WHAT IS NEEDED >> Can you transcribe the items word for word, starting with the first line and going on through the line with "18: (493, 176)", that line included? Leave the pictures out of your answer.

DATASET >>
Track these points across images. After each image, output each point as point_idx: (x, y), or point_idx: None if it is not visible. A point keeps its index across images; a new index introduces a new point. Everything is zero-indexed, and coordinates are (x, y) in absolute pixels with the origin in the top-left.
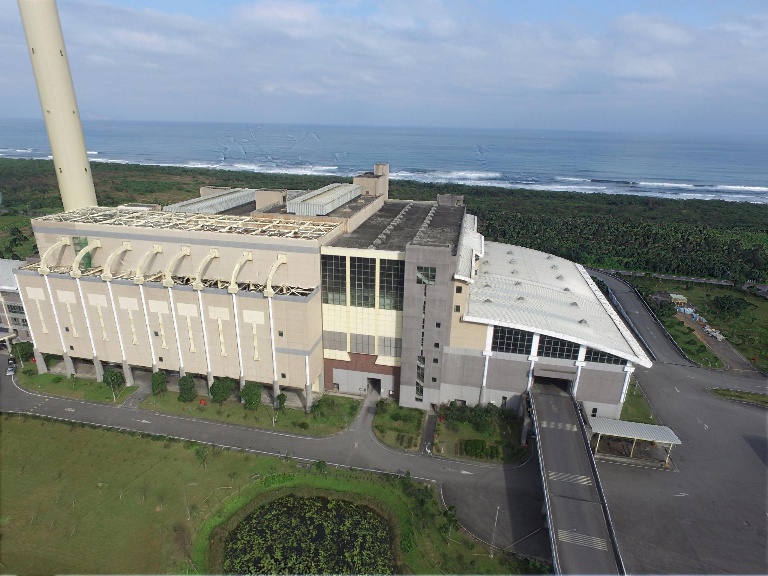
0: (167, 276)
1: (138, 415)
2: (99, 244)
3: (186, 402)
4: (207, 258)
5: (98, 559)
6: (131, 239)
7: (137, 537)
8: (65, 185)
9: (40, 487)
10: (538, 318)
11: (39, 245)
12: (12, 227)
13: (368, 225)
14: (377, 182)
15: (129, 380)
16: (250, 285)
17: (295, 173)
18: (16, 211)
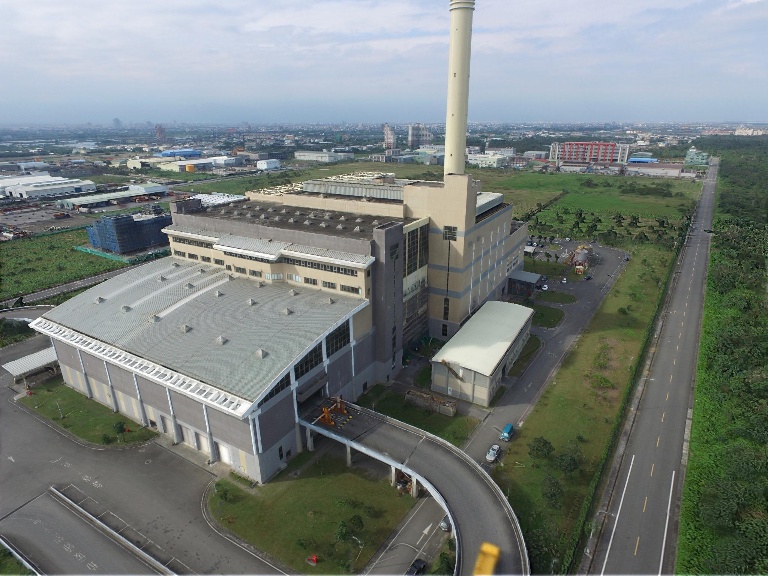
0: None
1: None
2: None
3: None
4: None
5: None
6: None
7: None
8: None
9: None
10: (131, 279)
11: None
12: None
13: (305, 209)
14: (404, 189)
15: None
16: None
17: None
18: None
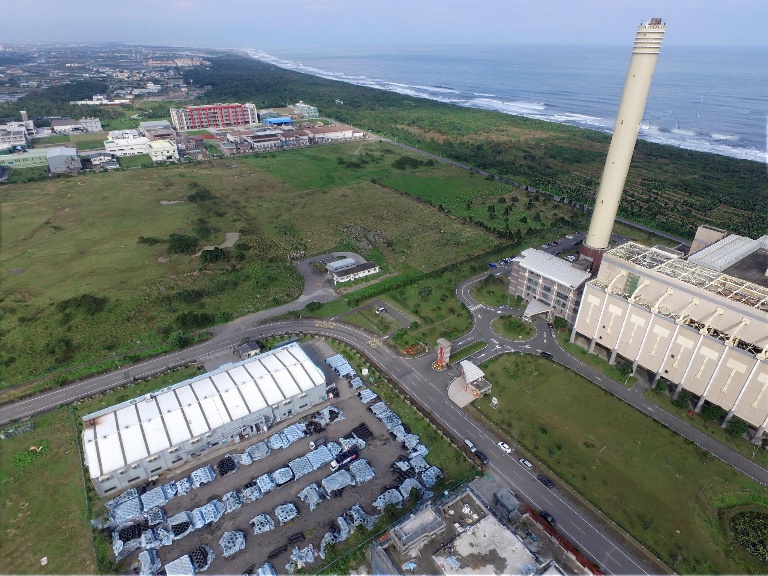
0: (705, 328)
1: (644, 402)
2: (648, 283)
3: (677, 407)
4: (742, 325)
5: (650, 487)
6: (676, 288)
7: (670, 486)
8: (601, 211)
9: (602, 426)
10: None
11: (601, 268)
12: (497, 194)
13: None
14: None
15: (633, 373)
16: (767, 352)
17: (731, 156)
18: (493, 176)
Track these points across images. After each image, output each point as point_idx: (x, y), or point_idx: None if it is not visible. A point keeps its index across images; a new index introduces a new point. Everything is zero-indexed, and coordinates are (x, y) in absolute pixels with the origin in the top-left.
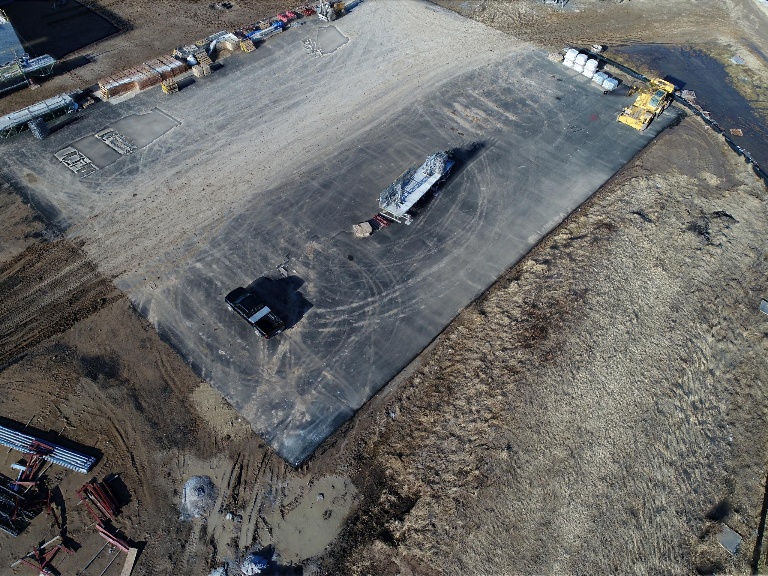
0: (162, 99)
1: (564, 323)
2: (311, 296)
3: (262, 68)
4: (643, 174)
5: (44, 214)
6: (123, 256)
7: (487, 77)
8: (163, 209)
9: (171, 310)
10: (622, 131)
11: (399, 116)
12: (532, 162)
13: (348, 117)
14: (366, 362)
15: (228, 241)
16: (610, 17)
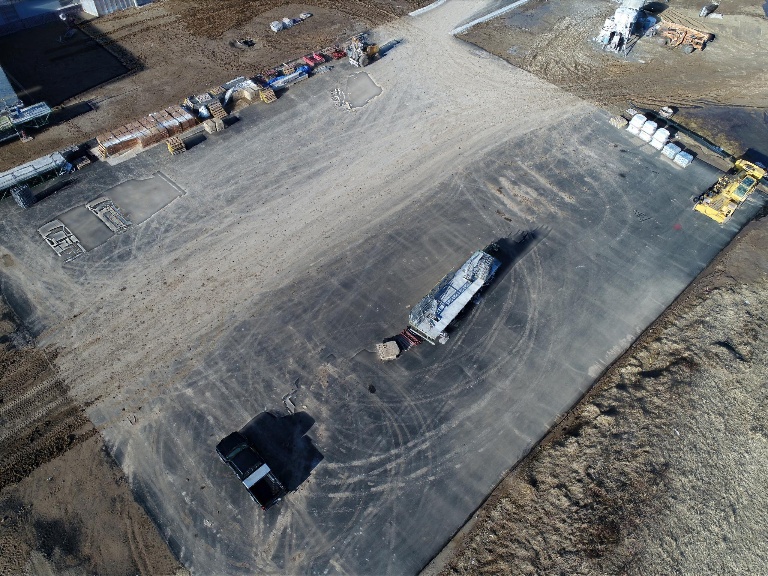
0: (167, 160)
1: (641, 519)
2: (322, 443)
3: (282, 124)
4: (727, 284)
5: (16, 311)
6: (101, 375)
7: (539, 144)
8: (154, 310)
9: (151, 456)
10: (699, 222)
11: (436, 193)
12: (592, 261)
13: (377, 192)
14: (385, 548)
15: (227, 358)
16: (680, 70)
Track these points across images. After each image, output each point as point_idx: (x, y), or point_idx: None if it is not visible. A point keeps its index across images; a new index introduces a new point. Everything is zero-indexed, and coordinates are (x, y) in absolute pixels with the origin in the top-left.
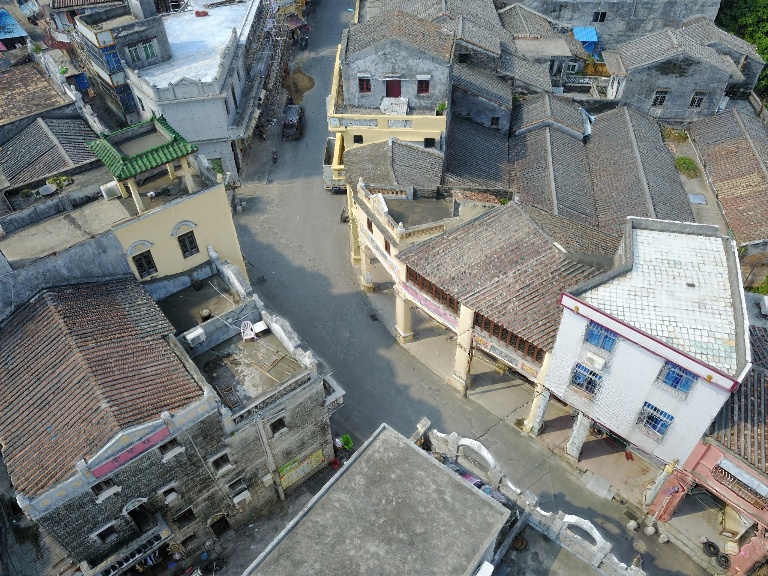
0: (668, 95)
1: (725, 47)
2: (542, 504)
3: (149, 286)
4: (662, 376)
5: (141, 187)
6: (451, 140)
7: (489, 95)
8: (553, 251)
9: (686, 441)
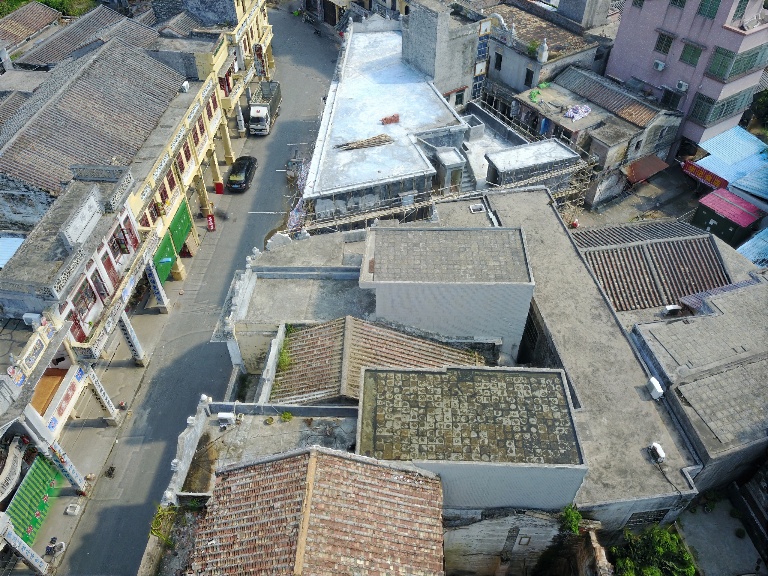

RESPONSE TO THE TASK >>
Track these points across images. After each image, output each point as point_idx: (x, y), or point_idx: None if it is not visible. A point keeps its index across images; a new index introduces a new point. Everything is zero-indexed, and coordinates are (x, y) in absolute pixels with the origin in the top-left.
0: (167, 276)
1: (138, 415)
2: (99, 244)
3: (186, 402)
4: (207, 258)
5: (98, 559)
6: (131, 239)
7: (137, 537)
8: (65, 185)
9: (40, 487)
10: (538, 318)
11: (39, 245)
12: (12, 227)
13: (368, 225)
14: (377, 182)
15: (129, 380)
16: (250, 285)
17: (295, 173)
18: (16, 211)
0: None
1: None
2: None
3: None
4: None
5: None
6: None
7: None
8: None
9: None
10: (131, 279)
11: None
12: None
13: (305, 209)
14: (404, 189)
15: None
16: None
17: None
18: None
0: (705, 328)
1: (644, 402)
2: (648, 283)
3: (677, 407)
4: (742, 325)
5: (650, 487)
6: (676, 288)
7: (670, 486)
8: (601, 211)
9: (602, 426)
10: None
11: (601, 268)
12: (497, 194)
13: None
14: None
15: (633, 373)
16: (767, 352)
17: (731, 156)
18: (493, 176)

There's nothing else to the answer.